§ **Your objective**: Reproduce the listing verbatim, beginning with the line containing "Page size: 1654x931." and continuing through the line containing "list How do", both ends included, and nothing else.
___ Material for the task ___
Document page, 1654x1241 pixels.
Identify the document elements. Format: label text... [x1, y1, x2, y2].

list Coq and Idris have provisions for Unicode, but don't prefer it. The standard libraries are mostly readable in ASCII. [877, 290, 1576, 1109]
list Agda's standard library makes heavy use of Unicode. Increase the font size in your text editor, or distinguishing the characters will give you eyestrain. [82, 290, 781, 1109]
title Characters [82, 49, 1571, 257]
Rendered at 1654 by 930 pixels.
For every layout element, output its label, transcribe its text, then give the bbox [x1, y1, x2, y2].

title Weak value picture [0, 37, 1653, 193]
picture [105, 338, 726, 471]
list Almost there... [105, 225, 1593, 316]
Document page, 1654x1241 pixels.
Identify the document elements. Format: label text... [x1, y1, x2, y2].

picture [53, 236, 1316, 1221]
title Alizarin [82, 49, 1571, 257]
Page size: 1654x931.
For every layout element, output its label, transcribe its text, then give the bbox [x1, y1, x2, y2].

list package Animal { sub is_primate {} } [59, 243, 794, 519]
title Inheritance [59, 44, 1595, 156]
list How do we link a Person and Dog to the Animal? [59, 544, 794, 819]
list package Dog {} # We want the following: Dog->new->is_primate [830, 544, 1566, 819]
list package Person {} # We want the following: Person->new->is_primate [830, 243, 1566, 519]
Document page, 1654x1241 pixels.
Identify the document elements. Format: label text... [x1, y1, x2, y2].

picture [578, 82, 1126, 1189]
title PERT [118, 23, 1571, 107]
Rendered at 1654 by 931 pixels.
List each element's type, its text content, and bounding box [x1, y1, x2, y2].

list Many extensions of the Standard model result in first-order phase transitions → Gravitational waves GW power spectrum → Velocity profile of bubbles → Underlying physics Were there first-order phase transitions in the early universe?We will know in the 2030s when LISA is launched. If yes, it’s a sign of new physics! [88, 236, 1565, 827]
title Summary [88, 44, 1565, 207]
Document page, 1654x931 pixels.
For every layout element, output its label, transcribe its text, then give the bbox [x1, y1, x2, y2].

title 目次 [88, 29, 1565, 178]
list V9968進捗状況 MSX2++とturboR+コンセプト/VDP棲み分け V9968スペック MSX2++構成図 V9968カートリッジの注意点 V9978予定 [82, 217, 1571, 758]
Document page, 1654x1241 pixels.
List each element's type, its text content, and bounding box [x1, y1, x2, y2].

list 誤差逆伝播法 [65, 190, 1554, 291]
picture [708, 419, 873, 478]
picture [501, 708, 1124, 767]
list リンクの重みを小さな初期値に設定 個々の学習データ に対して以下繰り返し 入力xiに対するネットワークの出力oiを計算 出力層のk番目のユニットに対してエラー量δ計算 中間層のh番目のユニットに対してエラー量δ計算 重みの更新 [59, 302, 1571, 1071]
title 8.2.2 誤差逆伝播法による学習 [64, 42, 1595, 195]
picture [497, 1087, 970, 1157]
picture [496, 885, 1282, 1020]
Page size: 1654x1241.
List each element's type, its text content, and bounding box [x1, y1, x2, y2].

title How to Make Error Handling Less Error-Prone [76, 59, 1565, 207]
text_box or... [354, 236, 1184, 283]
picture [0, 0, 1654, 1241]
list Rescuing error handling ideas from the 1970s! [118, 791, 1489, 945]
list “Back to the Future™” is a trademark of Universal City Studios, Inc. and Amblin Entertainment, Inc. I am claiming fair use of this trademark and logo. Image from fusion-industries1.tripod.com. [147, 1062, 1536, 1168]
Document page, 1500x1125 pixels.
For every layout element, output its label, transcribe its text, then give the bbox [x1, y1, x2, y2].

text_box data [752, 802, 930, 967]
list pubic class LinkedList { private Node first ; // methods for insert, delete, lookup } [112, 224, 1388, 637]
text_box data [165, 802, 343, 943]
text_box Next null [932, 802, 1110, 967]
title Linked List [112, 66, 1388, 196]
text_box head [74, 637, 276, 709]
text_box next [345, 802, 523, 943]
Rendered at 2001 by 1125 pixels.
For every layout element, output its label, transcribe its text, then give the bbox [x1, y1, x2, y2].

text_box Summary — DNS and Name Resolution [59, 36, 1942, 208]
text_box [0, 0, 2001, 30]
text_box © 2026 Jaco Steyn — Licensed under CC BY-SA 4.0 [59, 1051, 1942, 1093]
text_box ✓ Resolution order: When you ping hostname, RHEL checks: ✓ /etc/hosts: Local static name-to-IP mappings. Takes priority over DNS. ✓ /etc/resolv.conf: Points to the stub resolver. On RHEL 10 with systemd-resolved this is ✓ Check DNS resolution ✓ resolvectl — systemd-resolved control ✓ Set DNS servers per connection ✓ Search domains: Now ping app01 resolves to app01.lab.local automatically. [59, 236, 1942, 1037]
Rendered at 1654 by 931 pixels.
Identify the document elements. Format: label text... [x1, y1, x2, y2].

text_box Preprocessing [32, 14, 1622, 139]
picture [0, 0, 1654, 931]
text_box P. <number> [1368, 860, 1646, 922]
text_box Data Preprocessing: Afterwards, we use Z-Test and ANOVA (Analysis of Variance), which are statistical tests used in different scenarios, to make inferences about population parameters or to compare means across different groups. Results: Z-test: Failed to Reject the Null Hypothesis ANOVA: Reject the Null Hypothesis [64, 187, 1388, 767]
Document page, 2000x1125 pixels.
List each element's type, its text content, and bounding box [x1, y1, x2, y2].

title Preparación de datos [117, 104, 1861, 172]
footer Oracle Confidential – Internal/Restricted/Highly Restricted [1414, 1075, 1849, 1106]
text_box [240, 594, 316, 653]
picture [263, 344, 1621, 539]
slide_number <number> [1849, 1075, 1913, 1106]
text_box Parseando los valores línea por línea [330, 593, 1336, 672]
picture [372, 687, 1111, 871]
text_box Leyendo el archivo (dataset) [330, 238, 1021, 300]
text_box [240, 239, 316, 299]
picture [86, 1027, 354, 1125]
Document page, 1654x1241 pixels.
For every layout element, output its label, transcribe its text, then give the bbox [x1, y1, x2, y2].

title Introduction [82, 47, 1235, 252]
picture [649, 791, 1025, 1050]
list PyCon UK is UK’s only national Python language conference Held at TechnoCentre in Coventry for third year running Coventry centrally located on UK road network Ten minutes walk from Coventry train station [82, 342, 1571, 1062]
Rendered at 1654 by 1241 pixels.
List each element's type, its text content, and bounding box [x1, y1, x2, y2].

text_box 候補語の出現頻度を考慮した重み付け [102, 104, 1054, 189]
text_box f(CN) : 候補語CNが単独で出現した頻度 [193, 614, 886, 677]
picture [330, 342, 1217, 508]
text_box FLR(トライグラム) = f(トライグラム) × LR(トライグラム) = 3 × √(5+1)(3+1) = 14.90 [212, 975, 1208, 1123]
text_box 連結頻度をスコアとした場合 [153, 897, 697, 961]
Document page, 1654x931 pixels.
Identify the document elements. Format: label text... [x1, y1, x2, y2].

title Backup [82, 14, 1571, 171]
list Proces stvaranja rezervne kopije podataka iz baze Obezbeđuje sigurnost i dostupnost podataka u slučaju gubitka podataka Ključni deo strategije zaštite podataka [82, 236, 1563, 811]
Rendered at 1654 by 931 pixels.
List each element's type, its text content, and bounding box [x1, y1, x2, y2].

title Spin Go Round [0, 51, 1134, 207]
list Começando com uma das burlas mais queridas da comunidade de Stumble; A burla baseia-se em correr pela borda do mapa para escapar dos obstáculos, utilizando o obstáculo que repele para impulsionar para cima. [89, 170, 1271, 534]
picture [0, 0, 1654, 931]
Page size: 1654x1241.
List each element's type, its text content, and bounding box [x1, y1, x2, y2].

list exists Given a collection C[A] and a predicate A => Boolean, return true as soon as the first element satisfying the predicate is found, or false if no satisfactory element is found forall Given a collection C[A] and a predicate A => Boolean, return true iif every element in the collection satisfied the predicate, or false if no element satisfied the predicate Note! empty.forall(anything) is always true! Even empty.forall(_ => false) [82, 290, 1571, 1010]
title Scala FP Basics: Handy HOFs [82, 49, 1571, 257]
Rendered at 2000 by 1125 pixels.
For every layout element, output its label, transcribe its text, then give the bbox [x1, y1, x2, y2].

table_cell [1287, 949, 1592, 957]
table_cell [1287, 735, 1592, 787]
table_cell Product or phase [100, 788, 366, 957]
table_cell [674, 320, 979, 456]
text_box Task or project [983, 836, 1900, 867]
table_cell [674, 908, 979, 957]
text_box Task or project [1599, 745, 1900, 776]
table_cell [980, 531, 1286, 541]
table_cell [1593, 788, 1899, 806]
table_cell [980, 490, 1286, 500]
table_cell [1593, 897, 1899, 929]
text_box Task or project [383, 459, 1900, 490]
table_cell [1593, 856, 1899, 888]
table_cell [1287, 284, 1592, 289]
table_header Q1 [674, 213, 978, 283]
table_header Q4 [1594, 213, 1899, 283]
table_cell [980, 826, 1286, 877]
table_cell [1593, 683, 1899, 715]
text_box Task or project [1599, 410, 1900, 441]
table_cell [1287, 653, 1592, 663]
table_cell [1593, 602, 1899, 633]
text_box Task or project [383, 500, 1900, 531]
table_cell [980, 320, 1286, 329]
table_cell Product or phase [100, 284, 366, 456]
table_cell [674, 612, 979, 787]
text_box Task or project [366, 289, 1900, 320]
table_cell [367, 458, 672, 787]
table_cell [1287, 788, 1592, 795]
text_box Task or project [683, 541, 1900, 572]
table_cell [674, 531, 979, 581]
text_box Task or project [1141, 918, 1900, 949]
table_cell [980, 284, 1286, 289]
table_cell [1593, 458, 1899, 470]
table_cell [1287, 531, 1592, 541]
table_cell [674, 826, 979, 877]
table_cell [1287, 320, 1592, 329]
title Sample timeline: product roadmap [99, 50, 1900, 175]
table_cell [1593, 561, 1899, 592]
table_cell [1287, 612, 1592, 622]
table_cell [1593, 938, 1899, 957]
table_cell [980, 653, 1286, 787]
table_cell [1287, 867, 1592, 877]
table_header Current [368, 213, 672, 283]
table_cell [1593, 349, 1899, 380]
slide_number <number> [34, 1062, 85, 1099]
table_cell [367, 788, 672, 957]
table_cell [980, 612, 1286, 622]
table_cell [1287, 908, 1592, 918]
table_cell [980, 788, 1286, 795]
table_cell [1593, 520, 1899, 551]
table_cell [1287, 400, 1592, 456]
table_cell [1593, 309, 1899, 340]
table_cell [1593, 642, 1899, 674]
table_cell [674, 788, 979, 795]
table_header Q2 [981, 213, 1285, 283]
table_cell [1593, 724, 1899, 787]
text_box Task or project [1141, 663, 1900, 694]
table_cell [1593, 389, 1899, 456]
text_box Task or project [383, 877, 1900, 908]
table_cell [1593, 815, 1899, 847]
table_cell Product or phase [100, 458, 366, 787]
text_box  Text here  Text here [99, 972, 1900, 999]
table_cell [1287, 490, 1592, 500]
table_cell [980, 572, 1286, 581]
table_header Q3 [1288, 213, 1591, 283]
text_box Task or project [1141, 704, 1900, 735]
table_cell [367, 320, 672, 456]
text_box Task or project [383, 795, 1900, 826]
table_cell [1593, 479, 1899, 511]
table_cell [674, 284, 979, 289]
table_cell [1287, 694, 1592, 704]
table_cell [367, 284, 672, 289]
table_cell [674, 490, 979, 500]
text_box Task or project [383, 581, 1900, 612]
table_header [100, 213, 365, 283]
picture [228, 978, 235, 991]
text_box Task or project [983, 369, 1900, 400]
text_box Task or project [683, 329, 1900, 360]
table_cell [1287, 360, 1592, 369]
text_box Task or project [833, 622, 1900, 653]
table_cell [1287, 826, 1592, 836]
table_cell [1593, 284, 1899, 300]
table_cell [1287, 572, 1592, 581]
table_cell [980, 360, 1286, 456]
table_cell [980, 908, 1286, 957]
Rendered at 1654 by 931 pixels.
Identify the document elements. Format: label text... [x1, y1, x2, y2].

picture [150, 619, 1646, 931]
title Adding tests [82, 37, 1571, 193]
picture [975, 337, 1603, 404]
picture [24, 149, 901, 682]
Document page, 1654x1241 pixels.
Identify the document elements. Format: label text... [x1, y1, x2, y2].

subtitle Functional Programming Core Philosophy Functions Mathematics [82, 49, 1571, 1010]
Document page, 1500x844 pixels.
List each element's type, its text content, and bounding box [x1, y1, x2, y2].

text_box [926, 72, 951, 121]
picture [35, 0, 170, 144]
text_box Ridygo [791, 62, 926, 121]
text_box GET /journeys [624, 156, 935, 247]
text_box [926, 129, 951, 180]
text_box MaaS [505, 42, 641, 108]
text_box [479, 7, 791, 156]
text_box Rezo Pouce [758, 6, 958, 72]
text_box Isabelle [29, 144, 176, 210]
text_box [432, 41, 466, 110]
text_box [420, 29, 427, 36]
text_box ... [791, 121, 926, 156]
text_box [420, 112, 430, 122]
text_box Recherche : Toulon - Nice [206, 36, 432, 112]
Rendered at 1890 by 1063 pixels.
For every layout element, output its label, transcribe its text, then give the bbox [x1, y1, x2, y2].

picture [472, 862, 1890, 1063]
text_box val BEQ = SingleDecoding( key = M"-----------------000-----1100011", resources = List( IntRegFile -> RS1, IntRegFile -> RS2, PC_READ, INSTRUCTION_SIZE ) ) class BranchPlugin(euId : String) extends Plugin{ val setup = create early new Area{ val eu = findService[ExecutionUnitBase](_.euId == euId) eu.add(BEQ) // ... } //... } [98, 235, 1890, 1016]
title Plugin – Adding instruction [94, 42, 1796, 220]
___
§ **Solution**:
Page size: 1654x931.
For every layout element, output its label, transcribe its text, then give the bbox [x1, y1, x2, y2].

list package Animal { sub is_primate {} } [59, 243, 794, 519]
title Inheritance [59, 44, 1595, 156]
list How do we link a Person and Dog to the Animal? [59, 544, 794, 819]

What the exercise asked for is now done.